See: Using Flexfield Information in Your Report Parameters
Warning: You should never change or delete a predefined value set that Oracle Applications supply. Such changes may unpredictably affect the behavior of your application features such as reporting.
You use the Special Validation Routines window of the Value Set form to define special user exit validation for a Special value set. You also use that region to define validation routines for a Pair value set.
When you define a special validation value set, you specify two things: an event and a function. The event is the time when your function occurs, and your function is your call to a key flexfield user exit. For example, the Validate event occurs once a user enters a value, and your function would validate that value.
You can use a special validation value set to let your users enter an entire key flexfield combination within a single segment of a descriptive flexfield or report parameter. For example, you may want to pass concatenated key flexfield segments as a parameter to a report. With this type of value set, a user can enter the descriptive flexfield segment or report parameter and then see the "normal" behavior of a key flexfield, such as the key flexfield pop-up window and segment Lists of Values associated with that key flexfield. You can use Oracle Application Object Library flexfield routines to perform flexfield data entry and validation functions on segment values or report parameters.
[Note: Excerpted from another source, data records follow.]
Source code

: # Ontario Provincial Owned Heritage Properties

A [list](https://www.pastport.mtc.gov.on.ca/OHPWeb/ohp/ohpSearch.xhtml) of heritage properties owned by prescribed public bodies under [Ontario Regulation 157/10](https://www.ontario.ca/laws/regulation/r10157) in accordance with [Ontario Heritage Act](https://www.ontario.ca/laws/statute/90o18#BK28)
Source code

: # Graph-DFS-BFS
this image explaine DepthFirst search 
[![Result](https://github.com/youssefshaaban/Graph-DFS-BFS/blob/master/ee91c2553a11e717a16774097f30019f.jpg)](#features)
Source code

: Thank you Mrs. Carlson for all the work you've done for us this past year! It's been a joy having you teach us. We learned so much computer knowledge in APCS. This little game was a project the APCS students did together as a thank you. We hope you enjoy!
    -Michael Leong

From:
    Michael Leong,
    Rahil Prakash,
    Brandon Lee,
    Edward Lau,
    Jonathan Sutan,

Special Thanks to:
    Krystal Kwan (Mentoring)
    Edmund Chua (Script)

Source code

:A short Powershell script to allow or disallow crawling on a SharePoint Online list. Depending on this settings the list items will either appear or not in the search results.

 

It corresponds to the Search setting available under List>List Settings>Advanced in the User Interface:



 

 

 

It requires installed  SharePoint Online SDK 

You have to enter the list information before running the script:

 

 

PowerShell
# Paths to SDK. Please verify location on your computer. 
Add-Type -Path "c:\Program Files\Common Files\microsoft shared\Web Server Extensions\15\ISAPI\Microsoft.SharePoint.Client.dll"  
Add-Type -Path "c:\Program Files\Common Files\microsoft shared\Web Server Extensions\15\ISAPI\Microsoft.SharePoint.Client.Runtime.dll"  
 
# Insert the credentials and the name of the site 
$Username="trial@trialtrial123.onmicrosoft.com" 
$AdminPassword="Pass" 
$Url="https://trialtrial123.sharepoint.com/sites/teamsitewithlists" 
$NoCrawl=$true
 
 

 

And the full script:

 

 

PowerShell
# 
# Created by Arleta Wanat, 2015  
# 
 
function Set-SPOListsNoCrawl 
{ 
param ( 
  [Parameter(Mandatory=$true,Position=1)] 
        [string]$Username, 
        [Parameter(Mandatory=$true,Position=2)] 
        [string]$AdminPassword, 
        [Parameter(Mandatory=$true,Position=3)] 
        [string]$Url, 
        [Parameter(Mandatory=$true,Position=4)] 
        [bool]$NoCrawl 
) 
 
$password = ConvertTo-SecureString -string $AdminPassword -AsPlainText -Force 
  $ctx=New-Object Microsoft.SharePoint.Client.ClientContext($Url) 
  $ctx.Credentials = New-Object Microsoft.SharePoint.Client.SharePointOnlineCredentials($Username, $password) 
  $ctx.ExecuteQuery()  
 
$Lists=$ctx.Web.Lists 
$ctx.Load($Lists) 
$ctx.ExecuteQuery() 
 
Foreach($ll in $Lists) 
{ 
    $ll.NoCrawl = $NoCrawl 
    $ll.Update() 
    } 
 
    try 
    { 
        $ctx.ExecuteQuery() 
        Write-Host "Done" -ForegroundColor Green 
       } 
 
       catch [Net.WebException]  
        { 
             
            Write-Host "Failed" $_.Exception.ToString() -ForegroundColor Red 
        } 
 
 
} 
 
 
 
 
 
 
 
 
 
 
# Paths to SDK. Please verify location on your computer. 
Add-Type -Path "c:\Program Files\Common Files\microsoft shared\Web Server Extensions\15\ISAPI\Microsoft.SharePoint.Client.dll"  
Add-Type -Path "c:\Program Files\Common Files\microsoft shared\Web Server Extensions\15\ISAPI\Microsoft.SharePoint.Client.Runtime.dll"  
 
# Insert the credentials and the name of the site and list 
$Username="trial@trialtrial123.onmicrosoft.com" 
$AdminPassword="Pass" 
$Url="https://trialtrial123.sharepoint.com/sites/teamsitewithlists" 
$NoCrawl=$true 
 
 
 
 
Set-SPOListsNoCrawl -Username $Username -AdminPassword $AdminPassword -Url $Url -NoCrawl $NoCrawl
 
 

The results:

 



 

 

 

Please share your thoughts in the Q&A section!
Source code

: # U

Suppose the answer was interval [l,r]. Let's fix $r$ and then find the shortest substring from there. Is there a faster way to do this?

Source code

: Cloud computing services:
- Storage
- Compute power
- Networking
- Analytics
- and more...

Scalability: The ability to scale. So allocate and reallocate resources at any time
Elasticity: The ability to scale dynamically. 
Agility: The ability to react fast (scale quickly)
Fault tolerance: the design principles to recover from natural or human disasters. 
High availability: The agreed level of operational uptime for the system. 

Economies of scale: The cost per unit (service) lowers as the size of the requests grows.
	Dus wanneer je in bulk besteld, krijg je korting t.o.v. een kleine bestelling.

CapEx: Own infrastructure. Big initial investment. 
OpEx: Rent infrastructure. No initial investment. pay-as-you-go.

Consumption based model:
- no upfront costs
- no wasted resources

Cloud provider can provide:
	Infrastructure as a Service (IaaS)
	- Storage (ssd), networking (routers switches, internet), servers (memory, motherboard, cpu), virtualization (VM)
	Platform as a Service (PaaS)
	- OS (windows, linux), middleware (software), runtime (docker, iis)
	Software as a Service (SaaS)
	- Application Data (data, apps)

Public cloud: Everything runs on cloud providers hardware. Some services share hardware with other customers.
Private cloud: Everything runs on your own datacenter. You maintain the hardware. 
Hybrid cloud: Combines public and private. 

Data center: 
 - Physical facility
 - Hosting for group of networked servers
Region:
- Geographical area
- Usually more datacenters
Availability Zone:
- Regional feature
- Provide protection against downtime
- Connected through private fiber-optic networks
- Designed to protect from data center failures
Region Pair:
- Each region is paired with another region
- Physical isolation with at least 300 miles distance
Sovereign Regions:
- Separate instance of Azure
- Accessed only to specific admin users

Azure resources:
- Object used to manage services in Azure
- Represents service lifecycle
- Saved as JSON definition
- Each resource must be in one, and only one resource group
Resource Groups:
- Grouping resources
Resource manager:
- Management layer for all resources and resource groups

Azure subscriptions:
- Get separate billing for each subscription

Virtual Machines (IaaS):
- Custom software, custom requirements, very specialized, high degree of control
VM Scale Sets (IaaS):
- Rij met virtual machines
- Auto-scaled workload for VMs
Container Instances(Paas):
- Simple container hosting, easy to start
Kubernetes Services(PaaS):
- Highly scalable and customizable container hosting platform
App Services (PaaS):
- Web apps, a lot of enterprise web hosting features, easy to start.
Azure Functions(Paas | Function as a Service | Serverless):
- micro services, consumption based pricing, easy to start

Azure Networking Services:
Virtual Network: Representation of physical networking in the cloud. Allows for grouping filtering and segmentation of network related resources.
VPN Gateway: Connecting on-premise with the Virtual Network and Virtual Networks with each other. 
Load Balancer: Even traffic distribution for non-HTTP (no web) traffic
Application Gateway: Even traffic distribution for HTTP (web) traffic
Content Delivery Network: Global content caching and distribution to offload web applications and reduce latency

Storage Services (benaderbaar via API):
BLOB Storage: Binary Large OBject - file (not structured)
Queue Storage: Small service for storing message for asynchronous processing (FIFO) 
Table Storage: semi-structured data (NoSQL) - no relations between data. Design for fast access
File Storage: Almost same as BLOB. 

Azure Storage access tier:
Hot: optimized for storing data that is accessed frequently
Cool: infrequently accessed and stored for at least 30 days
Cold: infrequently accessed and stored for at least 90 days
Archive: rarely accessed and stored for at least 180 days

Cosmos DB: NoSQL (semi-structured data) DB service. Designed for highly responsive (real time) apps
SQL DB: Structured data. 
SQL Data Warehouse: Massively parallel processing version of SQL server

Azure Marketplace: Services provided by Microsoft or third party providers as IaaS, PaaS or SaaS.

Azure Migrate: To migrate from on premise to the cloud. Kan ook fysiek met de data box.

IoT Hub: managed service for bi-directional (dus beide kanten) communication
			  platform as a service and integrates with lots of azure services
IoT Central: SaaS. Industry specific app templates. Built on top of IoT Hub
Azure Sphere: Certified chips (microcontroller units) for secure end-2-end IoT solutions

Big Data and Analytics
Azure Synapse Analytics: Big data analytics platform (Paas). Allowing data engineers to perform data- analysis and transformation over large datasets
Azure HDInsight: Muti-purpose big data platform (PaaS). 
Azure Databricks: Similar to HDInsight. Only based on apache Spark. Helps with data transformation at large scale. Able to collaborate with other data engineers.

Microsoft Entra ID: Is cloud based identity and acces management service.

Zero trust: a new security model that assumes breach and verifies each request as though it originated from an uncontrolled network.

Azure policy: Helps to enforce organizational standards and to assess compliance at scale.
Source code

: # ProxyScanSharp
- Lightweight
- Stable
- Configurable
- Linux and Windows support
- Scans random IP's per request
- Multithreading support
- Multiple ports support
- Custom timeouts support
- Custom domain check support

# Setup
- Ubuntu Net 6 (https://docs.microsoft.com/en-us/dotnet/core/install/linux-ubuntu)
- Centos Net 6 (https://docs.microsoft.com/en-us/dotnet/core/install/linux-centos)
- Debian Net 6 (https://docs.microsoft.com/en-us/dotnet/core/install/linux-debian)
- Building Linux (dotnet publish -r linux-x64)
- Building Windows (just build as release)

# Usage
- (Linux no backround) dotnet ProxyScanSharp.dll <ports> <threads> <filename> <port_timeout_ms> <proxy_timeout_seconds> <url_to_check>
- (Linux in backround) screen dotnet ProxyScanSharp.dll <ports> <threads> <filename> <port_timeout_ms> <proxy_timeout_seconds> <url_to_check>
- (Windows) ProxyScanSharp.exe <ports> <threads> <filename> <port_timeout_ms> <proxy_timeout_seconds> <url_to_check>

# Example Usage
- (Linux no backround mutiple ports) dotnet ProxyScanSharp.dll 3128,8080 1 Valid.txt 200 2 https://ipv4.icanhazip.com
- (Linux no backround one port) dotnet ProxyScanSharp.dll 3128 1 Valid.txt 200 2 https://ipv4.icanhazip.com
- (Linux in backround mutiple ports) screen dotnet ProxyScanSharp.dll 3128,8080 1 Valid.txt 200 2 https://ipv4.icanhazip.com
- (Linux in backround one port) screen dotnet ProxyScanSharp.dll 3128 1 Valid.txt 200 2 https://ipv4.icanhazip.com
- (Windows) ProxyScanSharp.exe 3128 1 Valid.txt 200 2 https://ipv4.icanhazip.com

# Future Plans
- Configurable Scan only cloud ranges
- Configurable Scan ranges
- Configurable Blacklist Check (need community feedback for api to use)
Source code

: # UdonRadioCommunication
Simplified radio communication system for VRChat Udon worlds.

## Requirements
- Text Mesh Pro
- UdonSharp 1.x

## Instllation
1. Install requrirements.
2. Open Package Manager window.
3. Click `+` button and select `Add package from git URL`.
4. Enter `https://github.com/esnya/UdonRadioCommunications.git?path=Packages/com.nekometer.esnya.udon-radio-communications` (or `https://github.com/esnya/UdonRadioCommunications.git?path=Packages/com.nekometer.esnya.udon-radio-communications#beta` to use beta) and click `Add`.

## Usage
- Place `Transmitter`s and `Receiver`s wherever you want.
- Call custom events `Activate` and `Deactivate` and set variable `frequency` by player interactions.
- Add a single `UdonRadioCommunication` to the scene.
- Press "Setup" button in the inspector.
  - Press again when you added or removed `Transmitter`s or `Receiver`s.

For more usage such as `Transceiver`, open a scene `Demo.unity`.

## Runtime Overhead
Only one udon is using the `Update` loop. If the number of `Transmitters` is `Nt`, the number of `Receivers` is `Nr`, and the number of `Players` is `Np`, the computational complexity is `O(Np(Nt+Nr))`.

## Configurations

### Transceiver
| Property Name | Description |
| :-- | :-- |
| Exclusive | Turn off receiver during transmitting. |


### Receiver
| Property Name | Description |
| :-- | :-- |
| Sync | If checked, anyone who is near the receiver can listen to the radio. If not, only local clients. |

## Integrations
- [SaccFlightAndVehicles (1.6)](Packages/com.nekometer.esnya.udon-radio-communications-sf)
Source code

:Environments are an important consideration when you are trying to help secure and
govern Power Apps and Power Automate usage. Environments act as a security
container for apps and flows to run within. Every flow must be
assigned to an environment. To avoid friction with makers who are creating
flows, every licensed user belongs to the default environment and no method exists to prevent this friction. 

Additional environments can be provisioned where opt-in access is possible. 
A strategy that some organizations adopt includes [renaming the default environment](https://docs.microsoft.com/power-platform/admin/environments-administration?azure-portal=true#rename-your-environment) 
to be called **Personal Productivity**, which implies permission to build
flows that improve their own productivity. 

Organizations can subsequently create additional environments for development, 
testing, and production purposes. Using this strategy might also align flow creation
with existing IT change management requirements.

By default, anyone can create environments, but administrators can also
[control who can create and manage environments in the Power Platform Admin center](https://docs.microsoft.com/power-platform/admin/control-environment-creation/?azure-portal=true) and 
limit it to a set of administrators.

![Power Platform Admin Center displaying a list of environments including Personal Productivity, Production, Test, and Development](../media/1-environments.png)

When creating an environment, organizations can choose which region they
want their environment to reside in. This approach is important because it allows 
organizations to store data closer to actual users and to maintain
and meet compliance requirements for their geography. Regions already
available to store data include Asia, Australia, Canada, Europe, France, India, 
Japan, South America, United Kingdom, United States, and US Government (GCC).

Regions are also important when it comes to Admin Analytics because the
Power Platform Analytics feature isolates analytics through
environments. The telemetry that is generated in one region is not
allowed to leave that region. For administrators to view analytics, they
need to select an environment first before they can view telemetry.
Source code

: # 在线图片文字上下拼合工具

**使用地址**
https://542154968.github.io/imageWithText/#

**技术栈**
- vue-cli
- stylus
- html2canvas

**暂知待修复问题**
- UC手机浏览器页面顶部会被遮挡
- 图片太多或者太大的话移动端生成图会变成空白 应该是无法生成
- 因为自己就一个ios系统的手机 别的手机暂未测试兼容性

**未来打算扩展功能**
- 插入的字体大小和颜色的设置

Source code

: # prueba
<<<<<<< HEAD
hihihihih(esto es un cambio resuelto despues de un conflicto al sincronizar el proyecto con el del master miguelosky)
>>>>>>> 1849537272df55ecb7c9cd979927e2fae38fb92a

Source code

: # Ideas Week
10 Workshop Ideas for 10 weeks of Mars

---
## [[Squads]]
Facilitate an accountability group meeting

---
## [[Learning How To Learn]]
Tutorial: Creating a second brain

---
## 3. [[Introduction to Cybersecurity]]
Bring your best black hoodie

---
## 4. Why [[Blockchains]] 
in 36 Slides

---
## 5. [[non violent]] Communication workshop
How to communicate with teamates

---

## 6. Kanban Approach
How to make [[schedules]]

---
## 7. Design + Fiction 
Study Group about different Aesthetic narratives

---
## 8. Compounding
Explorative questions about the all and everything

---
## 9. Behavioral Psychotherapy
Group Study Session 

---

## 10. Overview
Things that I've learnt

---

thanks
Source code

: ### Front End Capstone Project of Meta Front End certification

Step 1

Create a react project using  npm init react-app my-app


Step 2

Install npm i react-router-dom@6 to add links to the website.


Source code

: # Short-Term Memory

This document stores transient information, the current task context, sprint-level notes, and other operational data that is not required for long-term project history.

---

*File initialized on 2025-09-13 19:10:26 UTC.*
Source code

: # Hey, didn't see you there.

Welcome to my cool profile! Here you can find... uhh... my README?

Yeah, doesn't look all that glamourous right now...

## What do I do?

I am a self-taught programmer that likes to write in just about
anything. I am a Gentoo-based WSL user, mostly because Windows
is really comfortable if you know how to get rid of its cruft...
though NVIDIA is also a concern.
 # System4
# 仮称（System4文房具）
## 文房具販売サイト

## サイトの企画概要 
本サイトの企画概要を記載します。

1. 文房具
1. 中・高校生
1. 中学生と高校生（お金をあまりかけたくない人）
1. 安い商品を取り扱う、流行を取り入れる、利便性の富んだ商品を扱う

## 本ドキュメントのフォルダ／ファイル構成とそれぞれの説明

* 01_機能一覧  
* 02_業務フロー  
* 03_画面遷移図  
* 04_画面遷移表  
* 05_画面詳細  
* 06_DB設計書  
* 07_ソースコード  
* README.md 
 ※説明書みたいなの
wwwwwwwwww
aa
Warning: You should take special care to avoid a situation where you have a value set that contains a flexfield which in turn contains a flexfield (as a value set of one of its segments). There are two situations where this could cause a problem. The first situation (recursion) is where a flexfield calls itself as one of its segments, leading to an infinite chain of pop-up windows. Such a loop may also be indirect. The second potential problem may lead to data truncation and data corruption problems: since a flexfield is often passed as its concatenated flexfield values, the length of these concatenated flexfields can quickly exceed the maximum size of the value set and the underlying segment column in the flexfield table. This is less likely to cause a problem for key flexfields than for descriptive flexfields or range flexfields, because key flexfields are usually passed as a single code combination ID number instead of as concatenated segment values and therefore take less space. Though the Define Value Set form and the Define Segments forms do not prevent you from defining flexfield loops or multiple flexfields within flexfields, you can cause serious truncation problems and possible data corruption problems in your application by allowing this to occur. Plan and define your value sets carefully to avoid these value sets within value sets.